How to Set Up PPTP VPN on MikroTik (Complete Tutorial)

In this guide, we will configure PPTP VPN on a MikroTik RouterOS step by step. You will learn both the server-side configuration (MikroTik) and the client-side configuration (Windows/Android). We will also cover firewall rules, NAT, verification commands, and important security best practices.

Why PPTP?

PPTP is one of the easiest VPN protocols to configure, supported by most operating systems (Windows, Android). However, PPTP is not secure compared to modern VPN protocols. For production, it’s highly recommended to use L2TP/IPsec, SSTP, or WireGuard. PPTP can still be useful for simple or legacy use cases.

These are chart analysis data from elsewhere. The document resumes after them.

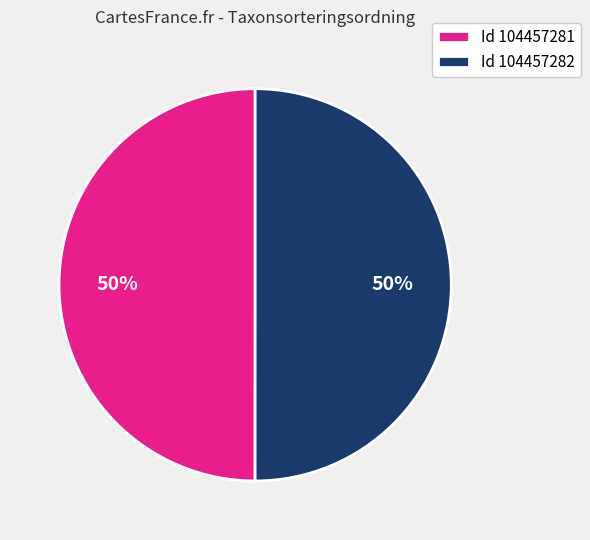

The Id 104457282 slice represents 50% of the pie. True or false?

True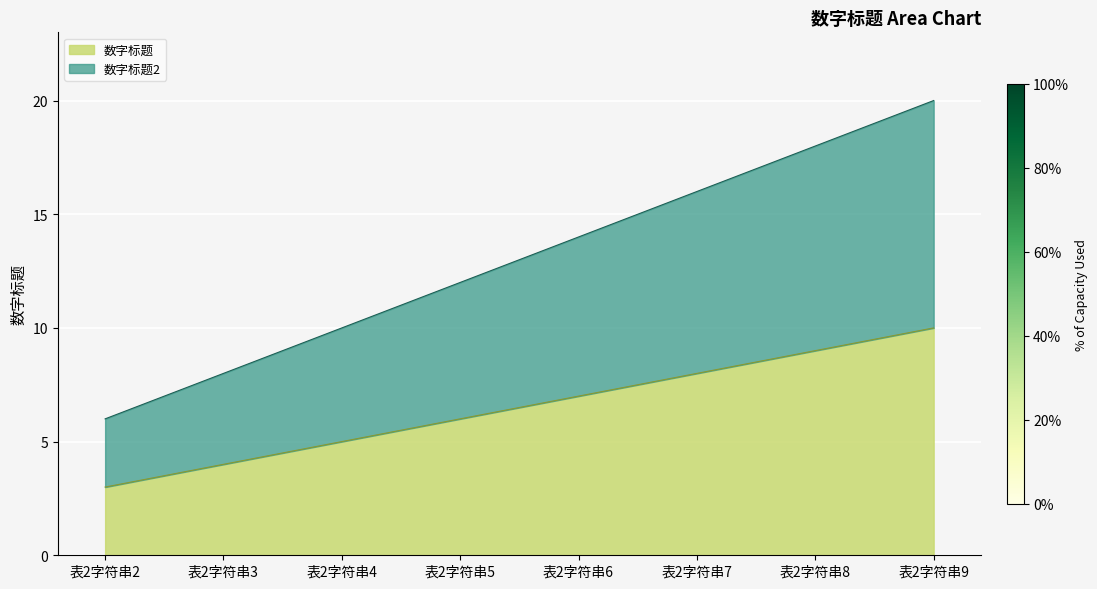

True or false: 数字标题2 and 数字标题 intersect in this chart.

False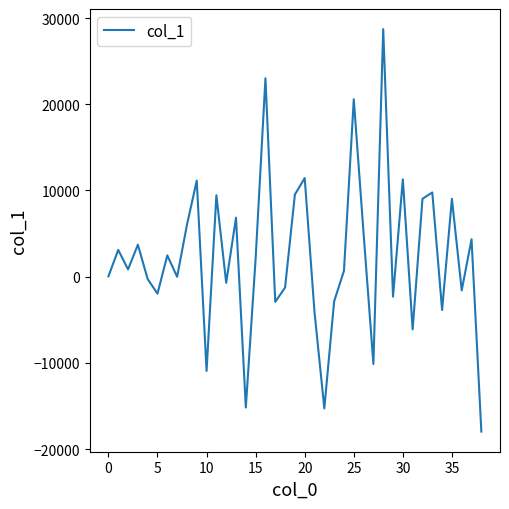

What is the difference between the maximum and minimum values?

46682.5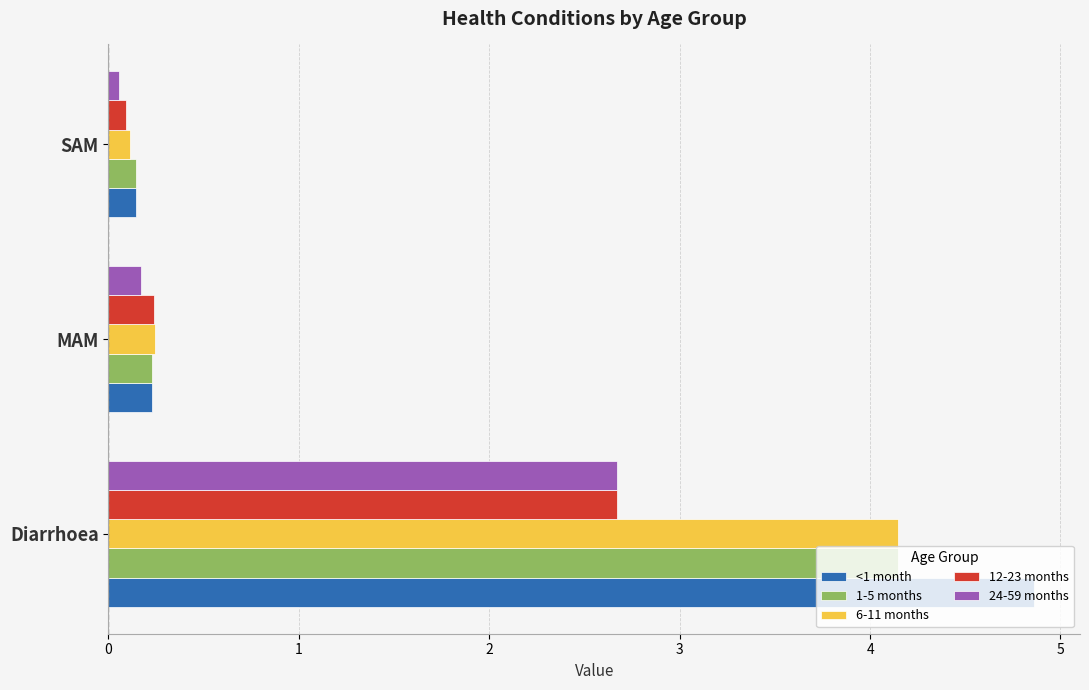

List the labels in order of 1-5 months value, smallest first.

SAM, MAM, Diarrhoea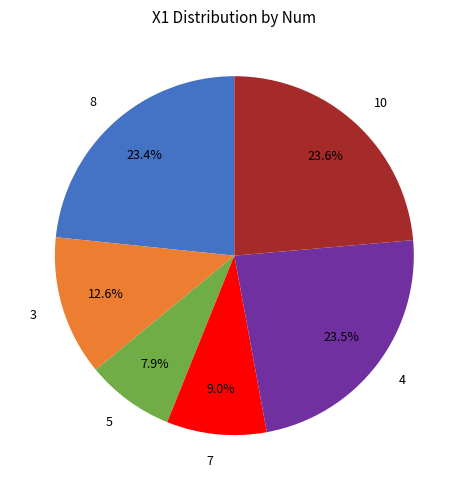

Which slice is the smallest?

5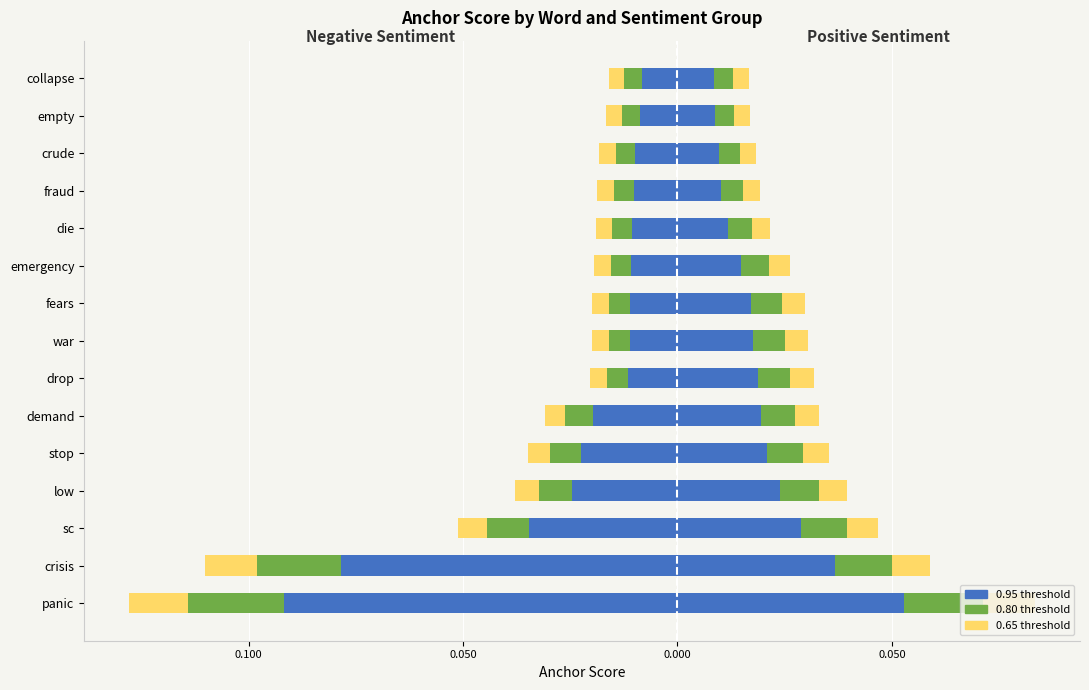

Which series has the largest total across all categories?

0.95-positive (anchor)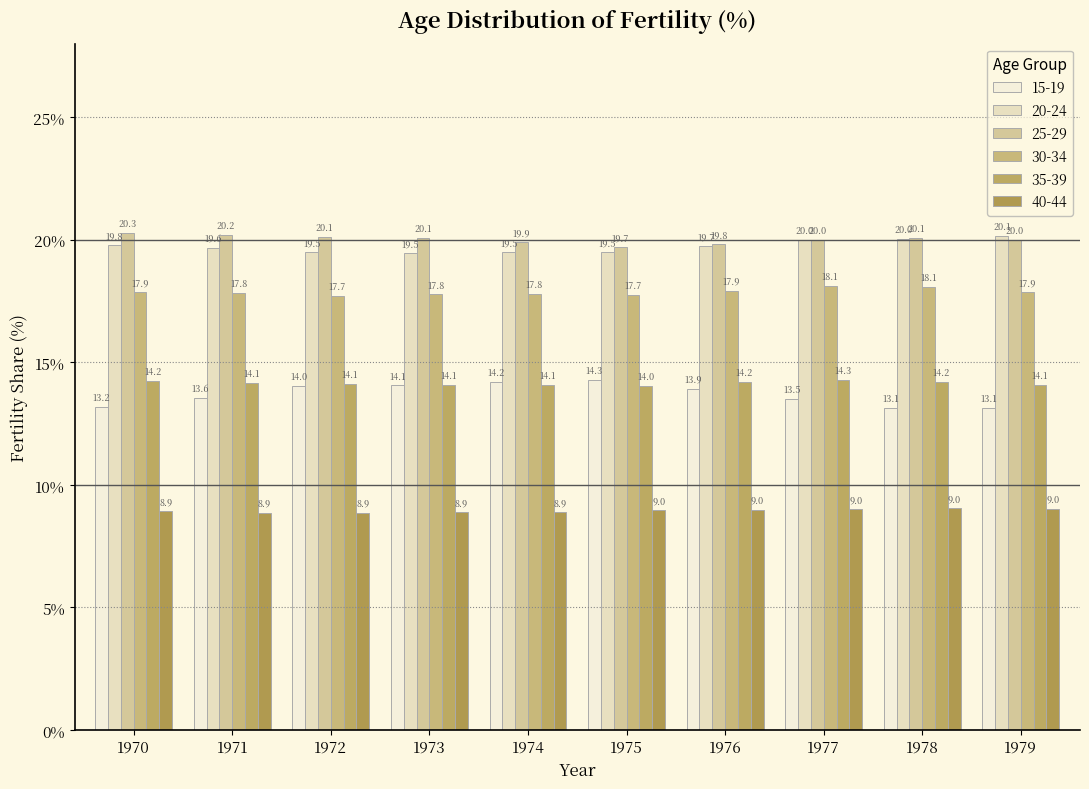

Does the chart contain any negative values?

No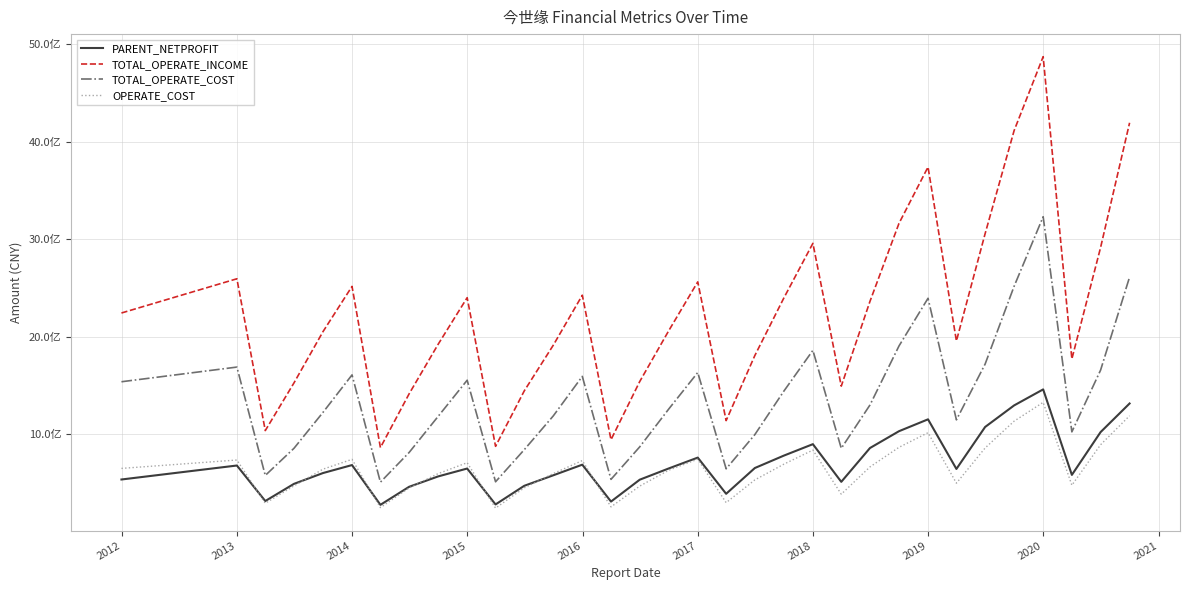

Does the chart display data point markers on the line(s)?

No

Security note: PPTP uses MS-CHAP v2, which is considered weak. Only use it for testing, legacy systems, or in trusted environments with strong passwords.

What You Need

• MikroTik Router with RouterOS
• WAN (Public) IP address or domain name
• Client device (Windows 10/11, Android)

Step 1 — Create IP Pool and Profile

  Pool:
  /ip pool add name=pptp_pool ranges=10.10.50.2-10.10.50.254


Profile:
/ppp profile add name=pptp_profile local-address=10.10.50.1 remote-address=pptp_pool dns-server=8.8.8.8,8.8.4.4

Step 2 — Add PPTP User

/ppp secret add name=vpnuser1 password=Str0ngP@ss profile=pptp_profile service=pptp comment="VPN client user"
  

Step 3 — Enable PPTP Server

/interface pptp-server server set enabled=yes authentication=mschap2 default-profile=pptp_profile max-mtu=1460 max-mru=1460
  

Step 4 — Verification

• Check PPTP server status: /interface pptp-server server print
• Check active users: /ppp active print
• View logs: /log print where message~"ppp"

---

Step 5 Client Setup — Windows 10/11

1. Go to: Settings → Network & Internet → VPN → Add a VPN
2. Provider: Windows (built-in)
3. Connection name: MikroTik PPTP
4. Server: Your Public IP or Domain
5. VPN type: PPTP
6. Enter Username and Password (from /ppp secret)
7. Click Save → Connect

Client Setup — Android

1. Go to: Settings → Network & Internet → VPN → Add VPN
2. Type: PPTP
3. Server: Your Public IP or Domain
4. Enter Username and Password
5. Save and Connect

Note: Some Android versions no longer support PPTP due to security issues.

---

Troubleshooting

• Cannot connect: Check firewall rules and confirm ISP is not blocking PPTP.
• Authentication failed: Verify username/password in /ppp secret.
• No internet after connect: Make sure NAT rule is added and DNS servers are set.
• Slow or unstable connection: Lower MTU/MRU (e.g., 1460) and test.

Best Practices

• Use strong passwords and rotate them regularly.
• Limit user sessions with /ppp secret settings.
• Restrict access by source IP if possible.
• Monitor logs and active sessions for suspicious activity.
• Prefer L2TP/IPsec or WireGuard for production deployments.

See also my article:

How do I Update my MikroTik Router Firmware
CCR 2116-12G-4S+Full Review | Mikrotik Router
MikroTik Introduction | What is Mikrotik Router

---

Final Words

By following this tutorial, you can set up a PPTP VPN server on MikroTik and allow remote clients to connect. PPTP is easy to configure but has known security limitations. For secure production use, always consider alternatives like L2TP/IPsec, SSTP, or WireGuard.